Source records
------------------------------------------------------------------------

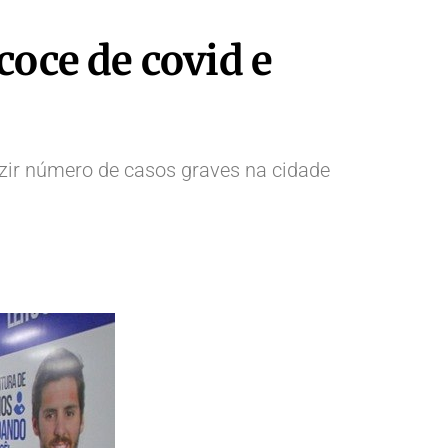
coce de covid e
uzir número de casos graves na cidade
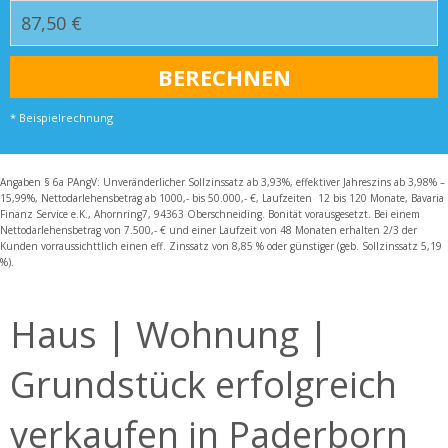
* Beispielrechnung
Angaben § 6a PAngV: Unveränderlicher Sollzinssatz ab 3,93%, effektiver Jahreszins ab 3,98% –
15,99%, Nettodarlehensbetrag ab 1000,- bis 50.000,- €, Laufzeiten 12 bis 120 Monate, Bavaria
Finanz Service e.K., Ahornring7, 94363 Oberschneiding. Bonität vorausgesetzt. Bei einem
Nettodarlehensbetrag von 7.500,- € und einer Laufzeit von 48 Monaten erhalten 2/3 der
Kunden vorraussichttlich einen eff. Zinssatz von 8,85 % oder günstiger (geb. Sollzinssatz 5,19
%).
Haus | Wohnung |
Grundstück erfolgreich
verkaufen in Paderborn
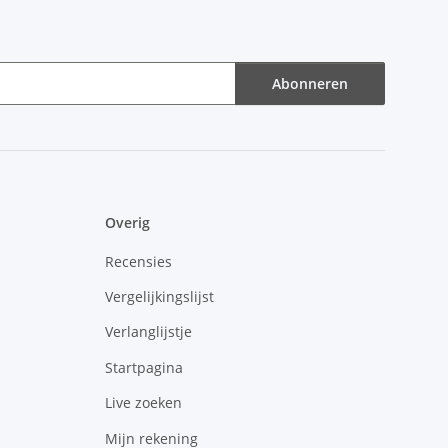
Abonneren
Overig
Recensies
Vergelijkingslijst
Verlanglijstje
Startpagina
Live zoeken
Mijn rekening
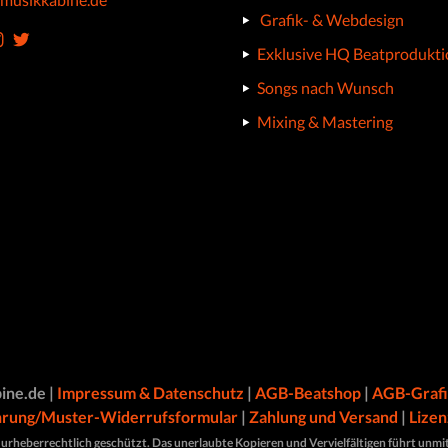
Grafik- & Webdesign
Exklusive HQ Beatprodukt
Songs nach Wunsch
Mixing & Mastering
ine.de |
Impressum & Datenschutz
|
AGB-Beatshop
|
AGB-Graf
hrung/Muster-Widerrufsformular
|
Zahlung und Versand
|
Lizen
 urheberrechtlich geschützt. Das unerlaubte Kopieren und Vervielfältigen führt unmit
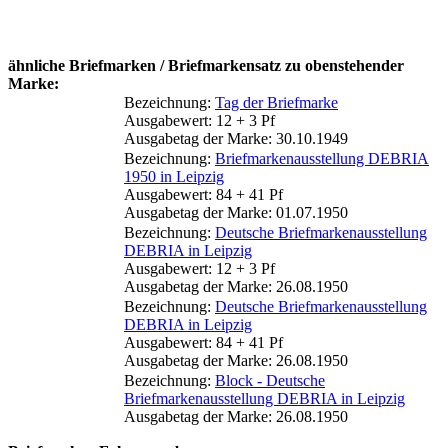
ähnliche Briefmarken / Briefmarkensatz zu obenstehender
Marke:
Bezeichnung:
Tag der Briefmarke
Ausgabewert: 12 + 3 Pf
Ausgabetag der Marke: 30.10.1949
Bezeichnung:
Briefmarkenausstellung DEBRIA
1950 in Leipzig
Ausgabewert: 84 + 41 Pf
Ausgabetag der Marke: 01.07.1950
Bezeichnung:
Deutsche Briefmarkenausstellung
DEBRIA in Leipzig
Ausgabewert: 12 + 3 Pf
Ausgabetag der Marke: 26.08.1950
Bezeichnung:
Deutsche Briefmarkenausstellung
DEBRIA in Leipzig
Ausgabewert: 84 + 41 Pf
Ausgabetag der Marke: 26.08.1950
Bezeichnung:
Block - Deutsche
Briefmarkenausstellung DEBRIA in Leipzig
Ausgabetag der Marke: 26.08.1950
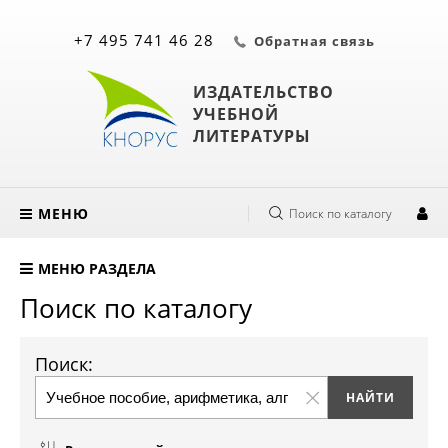
+7 495 741 46 28
Обратная связь
ИЗДАТЕЛЬСТВО
УЧЕБНОЙ
ЛИТЕРАТУРЫ
МЕНЮ
Поиск по каталогу
МЕНЮ РАЗДЕЛА
Поиск по каталогу
Поиск:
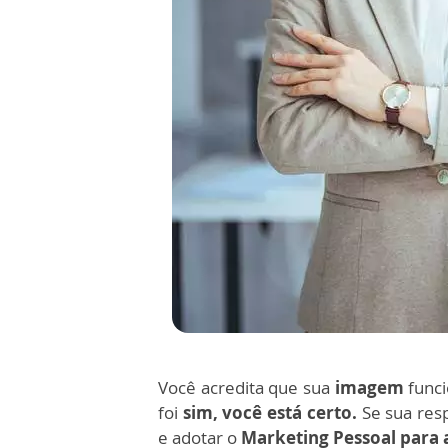
Você acredita que sua
imagem
func
foi
sim, você está certo.
Se sua res
e adotar o
Marketing Pessoal para a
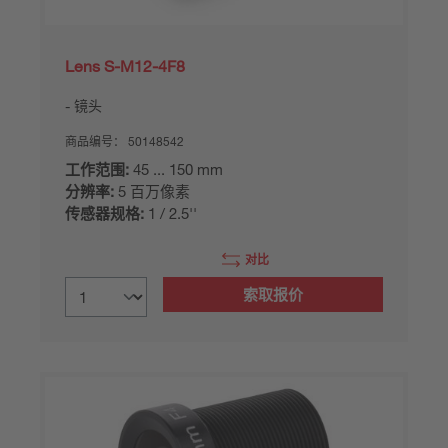
Lens S-M12-4F8
镜头
商品编号：
50148542
工作范围:
45 ... 150 mm
分辨率:
5 百万像素
传感器规格:
1 / 2.5''
对比
索取报价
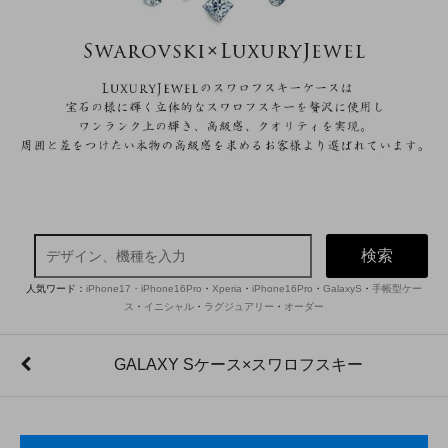
検索
人気ワード：
iPhone17・iPhone16Pro
・
Xperia
・
iPhone16Pro
・
GalaxyS
・
手帳型ケー
ス
・
イニシャル
・
ラグジュアリー
・
オーダー
GALAXY Sケース×スワロフスキー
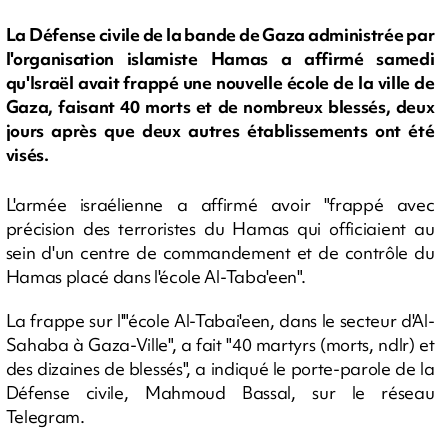
La Défense civile de la bande de Gaza administrée par
l'organisation islamiste Hamas a affirmé samedi
qu'Israël avait frappé une nouvelle école de la ville de
Gaza, faisant 40 morts et de nombreux blessés, deux
jours après que deux autres établissements ont été
visés.
L'armée israélienne a affirmé avoir "frappé avec
précision des terroristes du Hamas qui officiaient au
sein d'un centre de commandement et de contrôle du
Hamas placé dans l'école Al-Taba'een".
La frappe sur l'"école Al-Tabai'een, dans le secteur d'Al-
Sahaba à Gaza-Ville", a fait "40 martyrs (morts, ndlr) et
des dizaines de blessés", a indiqué le porte-parole de la
Défense civile, Mahmoud Bassal, sur le réseau
Telegram.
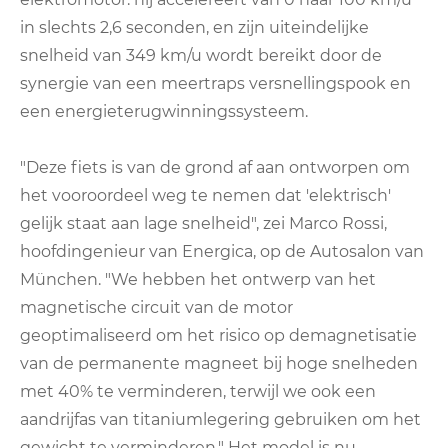
in slechts 2,6 seconden, en zijn uiteindelijke
snelheid van 349 km/u wordt bereikt door de
synergie van een meertraps versnellingspook en
een energieterugwinningssysteem.
"Deze fiets is van de grond af aan ontworpen om
het vooroordeel weg te nemen dat 'elektrisch'
gelijk staat aan lage snelheid", zei Marco Rossi,
hoofdingenieur van Energica, op de Autosalon van
München. "We hebben het ontwerp van het
magnetische circuit van de motor
geoptimaliseerd om het risico op demagnetisatie
van de permanente magneet bij hoge snelheden
met 40% te verminderen, terwijl we ook een
aandrijfas van titaniumlegering gebruiken om het
gewicht te verminderen." Het model is nu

------------------------------------------------------------------------

__WHAT IS REQUIRED__: Each entry above should be printed exactly, and any picture in it left out.

__TASK RESULT__:
coce de covid e
uzir número de casos graves na cidade
* Beispielrechnung
Angaben § 6a PAngV: Unveränderlicher Sollzinssatz ab 3,93%, effektiver Jahreszins ab 3,98% –
15,99%, Nettodarlehensbetrag ab 1000,- bis 50.000,- €, Laufzeiten 12 bis 120 Monate, Bavaria
Finanz Service e.K., Ahornring7, 94363 Oberschneiding. Bonität vorausgesetzt. Bei einem
Nettodarlehensbetrag von 7.500,- € und einer Laufzeit von 48 Monaten erhalten 2/3 der
Kunden vorraussichttlich einen eff. Zinssatz von 8,85 % oder günstiger (geb. Sollzinssatz 5,19
%).
Haus | Wohnung |
Grundstück erfolgreich
verkaufen in Paderborn
Abonneren
Overig
Recensies
Vergelijkingslijst
Verlanglijstje
Startpagina
Live zoeken
Mijn rekening
Grafik- & Webdesign
Exklusive HQ Beatprodukt
Songs nach Wunsch
Mixing & Mastering
ine.de |
Impressum & Datenschutz
|
AGB-Beatshop
|
AGB-Graf
hrung/Muster-Widerrufsformular
|
Zahlung und Versand
|
Lizen
 urheberrechtlich geschützt. Das unerlaubte Kopieren und Vervielfältigen führt unmit
ähnliche Briefmarken / Briefmarkensatz zu obenstehender
Marke:
Bezeichnung:
Tag der Briefmarke
Ausgabewert: 12 + 3 Pf
Ausgabetag der Marke: 30.10.1949
Bezeichnung:
Briefmarkenausstellung DEBRIA
1950 in Leipzig
Ausgabewert: 84 + 41 Pf
Ausgabetag der Marke: 01.07.1950
Bezeichnung:
Deutsche Briefmarkenausstellung
DEBRIA in Leipzig
Ausgabewert: 12 + 3 Pf
Ausgabetag der Marke: 26.08.1950
Bezeichnung:
Deutsche Briefmarkenausstellung
DEBRIA in Leipzig
Ausgabewert: 84 + 41 Pf
Ausgabetag der Marke: 26.08.1950
Bezeichnung:
Block - Deutsche
Briefmarkenausstellung DEBRIA in Leipzig
Ausgabetag der Marke: 26.08.1950
+7 495 741 46 28
Обратная связь
ИЗДАТЕЛЬСТВО
УЧЕБНОЙ
ЛИТЕРАТУРЫ
МЕНЮ
Поиск по каталогу
МЕНЮ РАЗДЕЛА
Поиск по каталогу
Поиск:
Você acredita que sua
imagem
func
foi
sim, você está certo.
Se sua res
e adotar o
Marketing Pessoal para a
Lens S-M12-4F8
镜头
商品编号：
50148542
工作范围:
45 ... 150 mm
分辨率:
5 百万像素
传感器规格:
1 / 2.5''
对比
索取报价
検索
人気ワード：
iPhone17・iPhone16Pro
・
Xperia
・
iPhone16Pro
・
GalaxyS
・
手帳型ケー
ス
・
イニシャル
・
ラグジュアリー
・
オーダー
GALAXY Sケース×スワロフスキー
La Défense civile de la bande de Gaza administrée par
l'organisation islamiste Hamas a affirmé samedi
qu'Israël avait frappé une nouvelle école de la ville de
Gaza, faisant 40 morts et de nombreux blessés, deux
jours après que deux autres établissements ont été
visés.
L'armée israélienne a affirmé avoir "frappé avec
précision des terroristes du Hamas qui officiaient au
sein d'un centre de commandement et de contrôle du
Hamas placé dans l'école Al-Taba'een".
La frappe sur l'"école Al-Tabai'een, dans le secteur d'Al-
Sahaba à Gaza-Ville", a fait "40 martyrs (morts, ndlr) et
des dizaines de blessés", a indiqué le porte-parole de la
Défense civile, Mahmoud Bassal, sur le réseau
Telegram.
in slechts 2,6 seconden, en zijn uiteindelijke
snelheid van 349 km/u wordt bereikt door de
synergie van een meertraps versnellingspook en
een energieterugwinningssysteem.
"Deze fiets is van de grond af aan ontworpen om
het vooroordeel weg te nemen dat 'elektrisch'
gelijk staat aan lage snelheid", zei Marco Rossi,
hoofdingenieur van Energica, op de Autosalon van
München. "We hebben het ontwerp van het
magnetische circuit van de motor
geoptimaliseerd om het risico op demagnetisatie
van de permanente magneet bij hoge snelheden
met 40% te verminderen, terwijl we ook een
aandrijfas van titaniumlegering gebruiken om het
gewicht te verminderen." Het model is nu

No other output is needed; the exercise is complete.